“You’re all disappointments. Failures. Making promises you cannot keep. You deserve your fate. Every single one of you,” she yelled into the night before walking to the edge of the marshy creek. Once she’d stepped onto the embankment her glamour faded, and she was fully human again. She collapsed to the ground and began to sob miserably.
The wind picked up, and the tree’s branches blew. A whispering moan filled the air. Kathleen and Mina didn’t hear the ethereal words whispered into the night, but Jared did. And he shivered in understanding as the Fae warning raked through his very core.
This is not her tale to finish, but yours.
Chapter 2
“We need to do something!” Mina demanded. “We should have gone back there and captured her in the Grimoire.” She yanked on the ends of her jacket in frustration.
He sighed and shifted gears in the car as he sped toward the international district to take Mina home. Good thing Mina just used the word should and didn’t command him to go back. There was only so much he could do to indirectly disobey her since she had the Grimoire. If she figured out just how linked they actually were, then there would be no end to her demands. He would be stuck saving every lost kitten, dog, and—in this case—frog.

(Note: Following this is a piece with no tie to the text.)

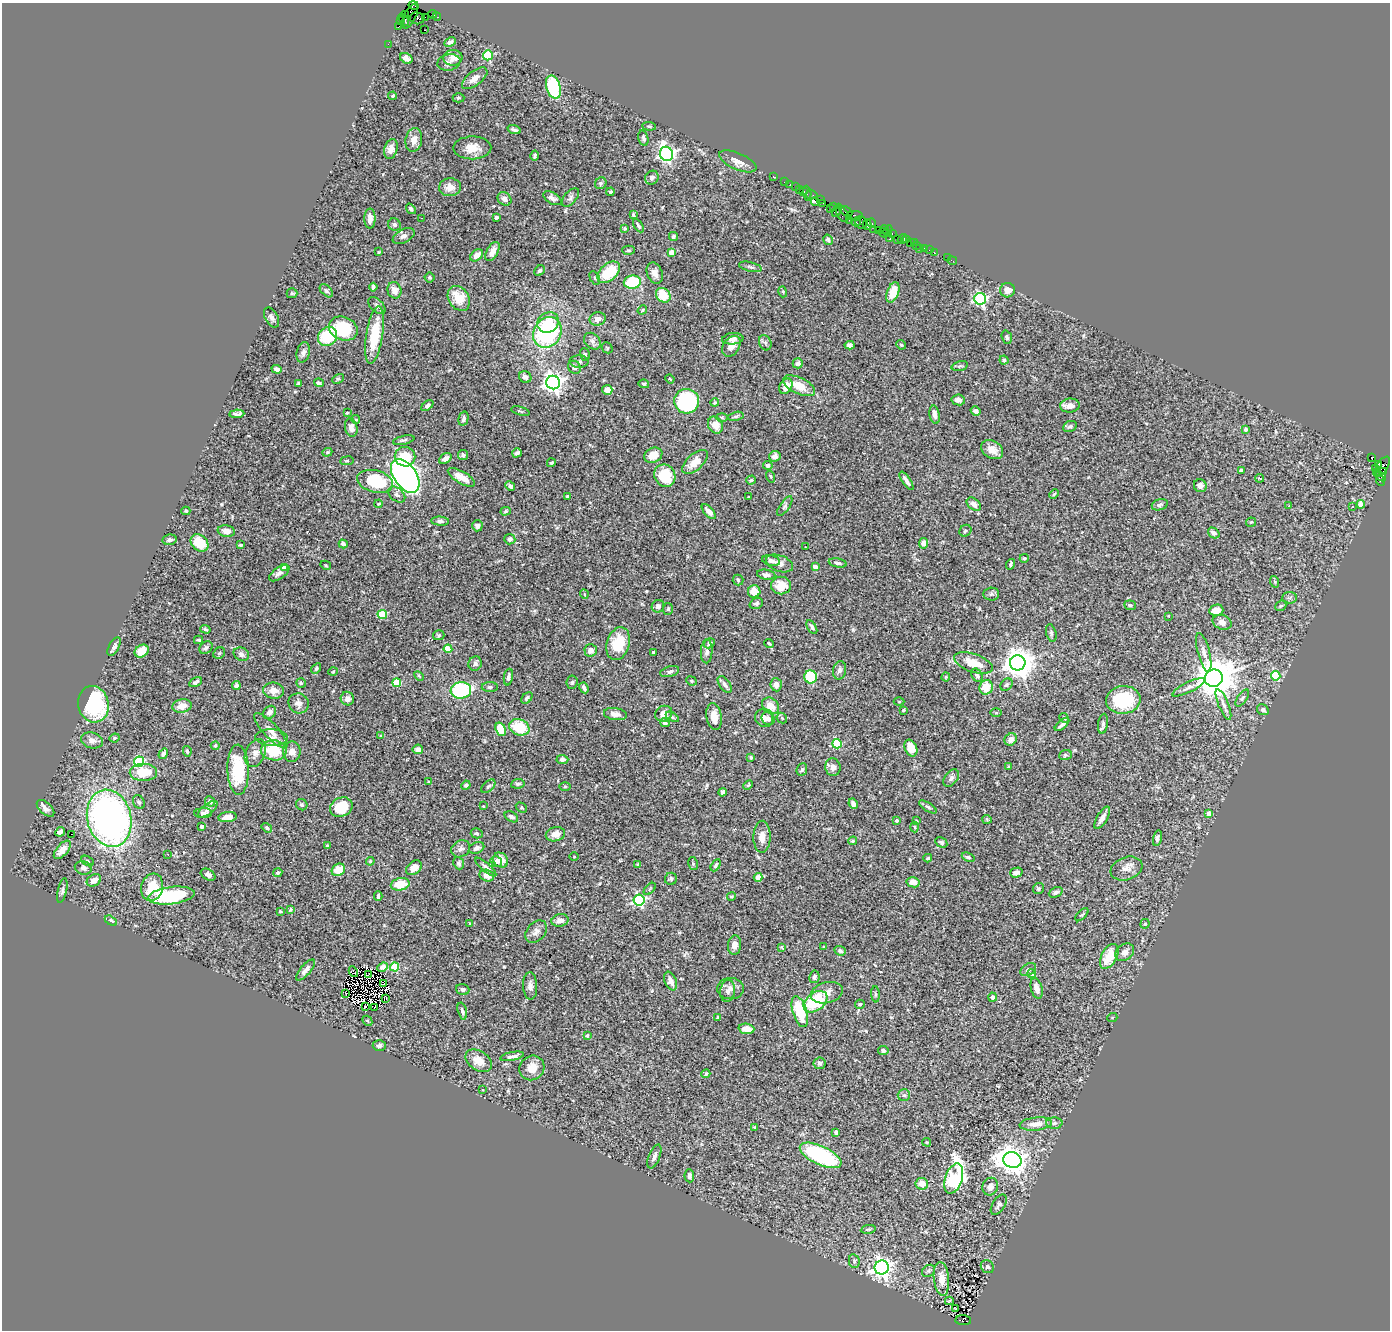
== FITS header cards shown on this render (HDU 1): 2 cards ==
NAXIS1  =                 1388
NAXIS2  =                 1328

No, it was better that she never learned this particular secret. Mina needed to believe simply that he was a Fae and that he was there to guide her—sort of—some of the time—when he felt like it.
“You just can’t go charging in declaring war on every Fae you don’t like and trapping them in the book. I hate to use this pun in the situation, Mina, but you really need to look before you leap.”
“I have to stop her. That’s my quest. It’s the frog prince tale. I’m sure of it.”
“But how are you going to stop her? You could have captured her right there and—boom!—quest over.”
She turned and gave him an ugly glare. “I would have, if you hadn’t shown up on my personal stake-out and interfered. Which leads me to my next question. Why in the world did you show up in the middle of the woods?”
He gripped the steering wheel and took the right on to Main Street a little too fast. Mina clutched the door handle until her knuckles turned white. He felt a little bad and released pressure off of the gas pedal, but not much.
“You saw what she became. You saw what she did to…to…that young man!” Mina pleaded at him with her big brown eyes. Gosh, she didn’t know what those pleading eyes did to him. It made him feel weak, and he hated being weak.
“So what! Did you even ask yourself if maybe he did something bad and deserved being turned into a toad?” Jared spat out harshly. A knee-jerk reaction to the way she was making him feel internally.
Mina blinked, taken aback by his harsh tone. “No, that never crossed my mind at all, because she was the one that was the walking-talking toad monster. Not Tom.”
“So now it’s Tom, is it?” he grit his teeth in anger and actually missed the turn for her apartment. After a quick U-turn, he pulled in front of the Golden Palace Chinese Restaurant and checked to see if he could see Mrs. Wong inside. Nope, the restaurant was as dark and abandoned as the rest of the street. He was free from running into the annoying woman.
“Mina, I think you need to keep a low profile for this quest. Let it be.” The words sounded hollow even to him. Weak and without reason.
“Are you dumb, Jared? That Fae is turning boys into frogs! She’s worse than Claire and her thirst for young men. At least, she didn’t turn Brody into a frog!”
“You’re just upset because of how that particular tale ended in response to your love life. Get over it Mina. Life isn’t a bed of roses. These tales don’t have happy endings. What makes you think that because you are a Grimm, you’re exempt? Because you’re not.” The spiteful words flew out of his mouth before he could stop them, though he didn’t intend to hurt her.
It drove him crazy how hung up she was on Brody. She needed to snap out of it, because Brody was a real weakness. If the Story ever saw how much she cared for him, then he would be a target. It was the same thing with her best friend Nan. It would be better if she got rid of all of her friends until this was over. It would be safer. For all of them.
Mina blinked quickly and looked away from him. Her body stiffened, and he could tell that she was holding back tears. He hated these human emotions of hers, at times like this. Too bad she couldn’t be more Fae like.
Jared unbuckled his seatbelt and turned, facing her. “Get used to the disappointment and failure because sooner or later, you will fail at the Story’s quest. Where will that leave you? Or Charlie?”